# Extract to read
◇ ◇ ◇ ◇
Sdog,

thank you for your input and clarification on Matthew's function: that is most thoughtful. However, I am somewhat doubtful that a logarithmic/exponential function is what is needed here rather than a positively skewed normal distribution. You refer to

*waiting* times above, whereas what I am actually trying to model are journey time tolerances, which are not quite the same thing.

Marchetti's constant holds that people tend to have a fairly uniform travel time budget of about an hour, which strongly suggests that, for any given journey, more people should be willing to spend, say, half an hour travelling than are prepared to spend only three minutes travelling, but equally, more people should be prepared to spend half an hour travelling than three hours. Is there a particular datum on which you base your suggestion to the contrary?
◇ ◇ ◇ ◇
# Data records
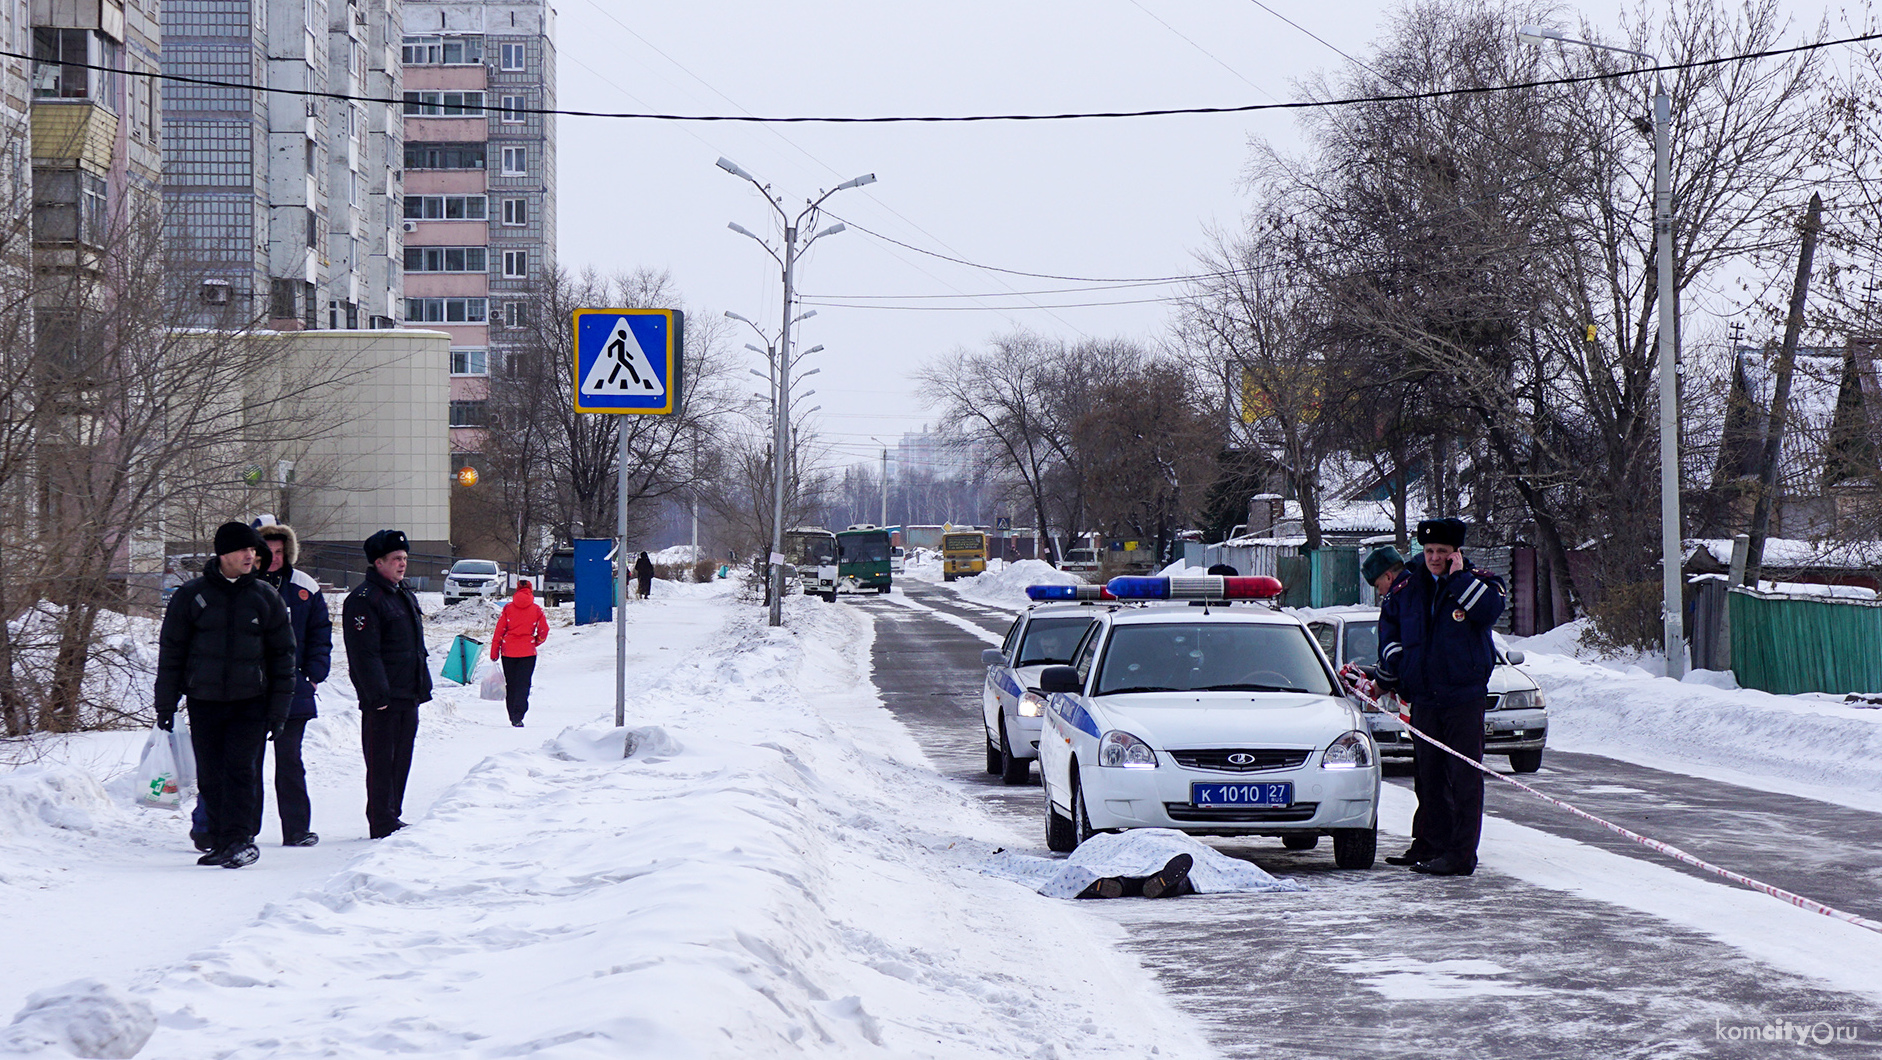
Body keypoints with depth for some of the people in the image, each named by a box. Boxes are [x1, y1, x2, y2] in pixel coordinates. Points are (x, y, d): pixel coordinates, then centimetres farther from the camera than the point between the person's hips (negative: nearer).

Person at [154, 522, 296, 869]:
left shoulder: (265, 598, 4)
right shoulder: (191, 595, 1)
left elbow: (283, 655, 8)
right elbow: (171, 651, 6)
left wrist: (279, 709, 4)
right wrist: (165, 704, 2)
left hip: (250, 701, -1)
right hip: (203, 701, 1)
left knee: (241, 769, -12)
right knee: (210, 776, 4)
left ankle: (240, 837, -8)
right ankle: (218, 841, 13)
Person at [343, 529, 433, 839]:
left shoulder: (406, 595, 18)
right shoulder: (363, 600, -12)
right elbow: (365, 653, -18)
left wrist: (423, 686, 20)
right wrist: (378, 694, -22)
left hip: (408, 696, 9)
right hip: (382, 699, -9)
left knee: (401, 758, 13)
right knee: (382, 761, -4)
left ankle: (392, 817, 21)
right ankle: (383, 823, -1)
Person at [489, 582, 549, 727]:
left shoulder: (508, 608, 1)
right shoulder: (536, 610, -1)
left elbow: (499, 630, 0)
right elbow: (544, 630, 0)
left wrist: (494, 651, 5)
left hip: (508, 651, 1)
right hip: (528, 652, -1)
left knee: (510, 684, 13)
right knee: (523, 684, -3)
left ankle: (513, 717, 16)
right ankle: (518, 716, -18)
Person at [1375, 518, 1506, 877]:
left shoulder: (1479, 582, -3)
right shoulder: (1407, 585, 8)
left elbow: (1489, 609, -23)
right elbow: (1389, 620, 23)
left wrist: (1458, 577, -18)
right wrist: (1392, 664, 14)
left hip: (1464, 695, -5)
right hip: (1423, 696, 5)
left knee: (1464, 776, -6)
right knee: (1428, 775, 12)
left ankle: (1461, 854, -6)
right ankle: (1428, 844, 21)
◇ ◇ ◇ ◇
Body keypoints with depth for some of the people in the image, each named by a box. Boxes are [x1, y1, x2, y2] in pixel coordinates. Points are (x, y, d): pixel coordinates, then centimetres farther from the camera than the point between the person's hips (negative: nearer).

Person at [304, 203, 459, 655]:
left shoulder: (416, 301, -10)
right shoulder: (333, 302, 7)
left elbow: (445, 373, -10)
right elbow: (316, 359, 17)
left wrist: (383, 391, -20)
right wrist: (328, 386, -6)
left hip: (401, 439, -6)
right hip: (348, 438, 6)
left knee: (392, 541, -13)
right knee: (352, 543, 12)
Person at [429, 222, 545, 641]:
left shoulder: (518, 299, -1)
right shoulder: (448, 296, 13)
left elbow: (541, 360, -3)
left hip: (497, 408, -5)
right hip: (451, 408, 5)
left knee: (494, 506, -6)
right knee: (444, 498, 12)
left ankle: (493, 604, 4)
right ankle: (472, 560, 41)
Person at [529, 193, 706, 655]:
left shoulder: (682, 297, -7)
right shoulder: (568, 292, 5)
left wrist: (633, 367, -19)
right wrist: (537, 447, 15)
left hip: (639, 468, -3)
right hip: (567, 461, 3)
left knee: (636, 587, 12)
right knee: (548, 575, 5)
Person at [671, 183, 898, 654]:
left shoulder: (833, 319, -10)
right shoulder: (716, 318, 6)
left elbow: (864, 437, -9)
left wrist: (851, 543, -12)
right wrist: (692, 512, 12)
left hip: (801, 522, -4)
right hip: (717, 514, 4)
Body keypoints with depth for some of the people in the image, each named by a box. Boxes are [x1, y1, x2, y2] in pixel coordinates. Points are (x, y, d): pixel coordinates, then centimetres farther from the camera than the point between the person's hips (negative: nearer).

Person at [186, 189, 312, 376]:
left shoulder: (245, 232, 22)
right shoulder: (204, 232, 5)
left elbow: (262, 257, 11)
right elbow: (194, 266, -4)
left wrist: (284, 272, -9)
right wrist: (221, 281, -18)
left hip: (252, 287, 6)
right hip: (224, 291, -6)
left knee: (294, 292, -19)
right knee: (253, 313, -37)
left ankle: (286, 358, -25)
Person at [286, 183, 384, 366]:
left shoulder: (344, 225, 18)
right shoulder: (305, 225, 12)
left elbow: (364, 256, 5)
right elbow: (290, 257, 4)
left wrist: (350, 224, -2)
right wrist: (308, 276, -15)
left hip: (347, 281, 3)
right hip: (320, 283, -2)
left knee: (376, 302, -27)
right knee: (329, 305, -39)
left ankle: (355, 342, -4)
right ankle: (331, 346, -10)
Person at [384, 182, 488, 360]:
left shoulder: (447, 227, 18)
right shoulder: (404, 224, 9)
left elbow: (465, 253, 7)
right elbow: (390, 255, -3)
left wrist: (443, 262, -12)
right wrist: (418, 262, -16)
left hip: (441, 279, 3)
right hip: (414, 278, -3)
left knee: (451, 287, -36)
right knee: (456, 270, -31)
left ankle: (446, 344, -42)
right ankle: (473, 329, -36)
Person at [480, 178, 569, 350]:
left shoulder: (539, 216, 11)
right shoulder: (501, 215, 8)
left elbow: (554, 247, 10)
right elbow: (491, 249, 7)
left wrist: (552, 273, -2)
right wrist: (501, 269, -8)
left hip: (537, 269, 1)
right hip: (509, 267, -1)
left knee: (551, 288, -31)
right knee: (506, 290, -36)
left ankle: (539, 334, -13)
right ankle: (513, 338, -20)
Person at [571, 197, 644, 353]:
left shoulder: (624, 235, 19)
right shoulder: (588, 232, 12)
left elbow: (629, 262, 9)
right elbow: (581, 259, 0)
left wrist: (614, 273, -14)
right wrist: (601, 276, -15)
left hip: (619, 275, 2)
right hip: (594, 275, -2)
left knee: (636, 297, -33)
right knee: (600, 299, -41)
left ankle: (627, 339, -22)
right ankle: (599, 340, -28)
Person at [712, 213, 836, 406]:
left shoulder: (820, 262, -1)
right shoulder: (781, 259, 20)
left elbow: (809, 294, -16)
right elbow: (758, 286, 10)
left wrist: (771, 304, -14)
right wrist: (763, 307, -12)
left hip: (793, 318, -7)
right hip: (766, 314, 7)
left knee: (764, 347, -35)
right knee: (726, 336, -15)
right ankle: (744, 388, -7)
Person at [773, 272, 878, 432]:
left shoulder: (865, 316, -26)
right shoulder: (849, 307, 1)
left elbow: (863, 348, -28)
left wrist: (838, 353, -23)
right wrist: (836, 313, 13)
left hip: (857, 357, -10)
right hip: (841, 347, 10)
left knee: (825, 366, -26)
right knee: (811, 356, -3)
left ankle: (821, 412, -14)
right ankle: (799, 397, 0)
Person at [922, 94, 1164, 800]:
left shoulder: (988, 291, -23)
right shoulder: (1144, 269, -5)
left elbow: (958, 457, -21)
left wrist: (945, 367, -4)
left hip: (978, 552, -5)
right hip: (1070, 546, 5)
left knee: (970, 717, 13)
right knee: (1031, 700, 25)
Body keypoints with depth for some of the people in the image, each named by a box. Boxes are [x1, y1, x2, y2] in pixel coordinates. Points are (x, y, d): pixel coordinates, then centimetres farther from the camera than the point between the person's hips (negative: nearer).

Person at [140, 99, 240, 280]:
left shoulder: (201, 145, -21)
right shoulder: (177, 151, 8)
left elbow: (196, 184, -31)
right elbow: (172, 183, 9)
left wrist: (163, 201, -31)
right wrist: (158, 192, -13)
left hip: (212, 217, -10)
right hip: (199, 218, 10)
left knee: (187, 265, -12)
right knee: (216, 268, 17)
◇ ◇ ◇ ◇
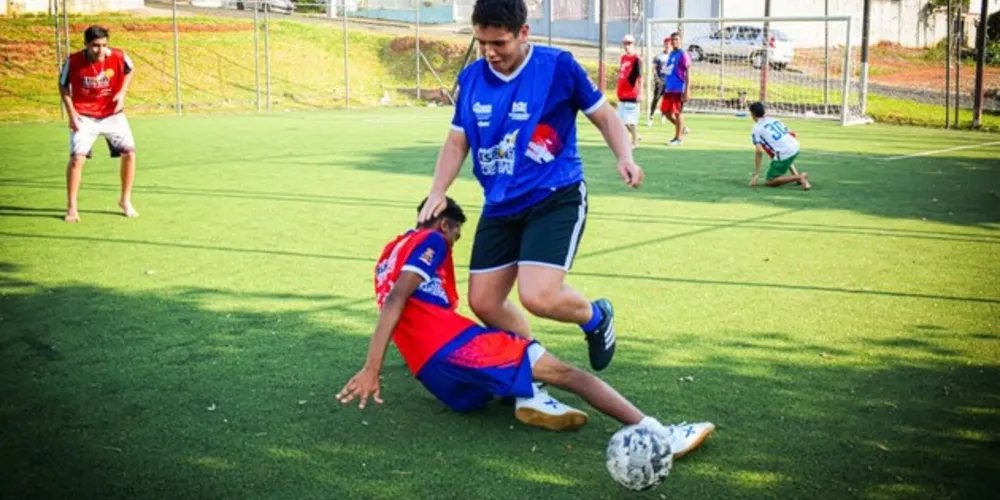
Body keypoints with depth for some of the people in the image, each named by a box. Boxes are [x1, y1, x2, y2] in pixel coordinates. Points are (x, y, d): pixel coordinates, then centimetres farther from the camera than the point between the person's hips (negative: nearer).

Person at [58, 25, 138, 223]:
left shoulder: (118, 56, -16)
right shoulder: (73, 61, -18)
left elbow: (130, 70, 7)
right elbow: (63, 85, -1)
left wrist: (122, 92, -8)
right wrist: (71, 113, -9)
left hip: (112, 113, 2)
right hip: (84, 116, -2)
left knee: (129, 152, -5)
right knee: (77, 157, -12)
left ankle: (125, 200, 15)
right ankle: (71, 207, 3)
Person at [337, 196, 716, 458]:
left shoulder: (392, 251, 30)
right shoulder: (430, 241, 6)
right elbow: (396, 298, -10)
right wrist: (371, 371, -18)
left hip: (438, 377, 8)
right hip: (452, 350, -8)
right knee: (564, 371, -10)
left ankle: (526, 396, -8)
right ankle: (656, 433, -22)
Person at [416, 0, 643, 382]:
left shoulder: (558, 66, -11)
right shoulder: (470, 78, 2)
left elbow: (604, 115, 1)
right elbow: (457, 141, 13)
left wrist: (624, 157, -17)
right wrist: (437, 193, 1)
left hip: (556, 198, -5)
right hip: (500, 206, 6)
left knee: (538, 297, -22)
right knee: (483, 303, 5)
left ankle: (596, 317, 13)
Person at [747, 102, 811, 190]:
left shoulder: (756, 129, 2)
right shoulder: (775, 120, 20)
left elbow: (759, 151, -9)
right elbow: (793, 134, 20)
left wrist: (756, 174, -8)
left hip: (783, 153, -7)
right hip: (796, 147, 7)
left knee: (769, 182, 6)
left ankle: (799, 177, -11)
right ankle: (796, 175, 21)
◇ ◇ ◇ ◇
# What is needed
Please answer from the forum post: what travel time budget does Marchetti's constant say people tend to have? The rows are separate material and have no link to the forum post.

# Answer below
A fairly uniform travel time budget of about an hour.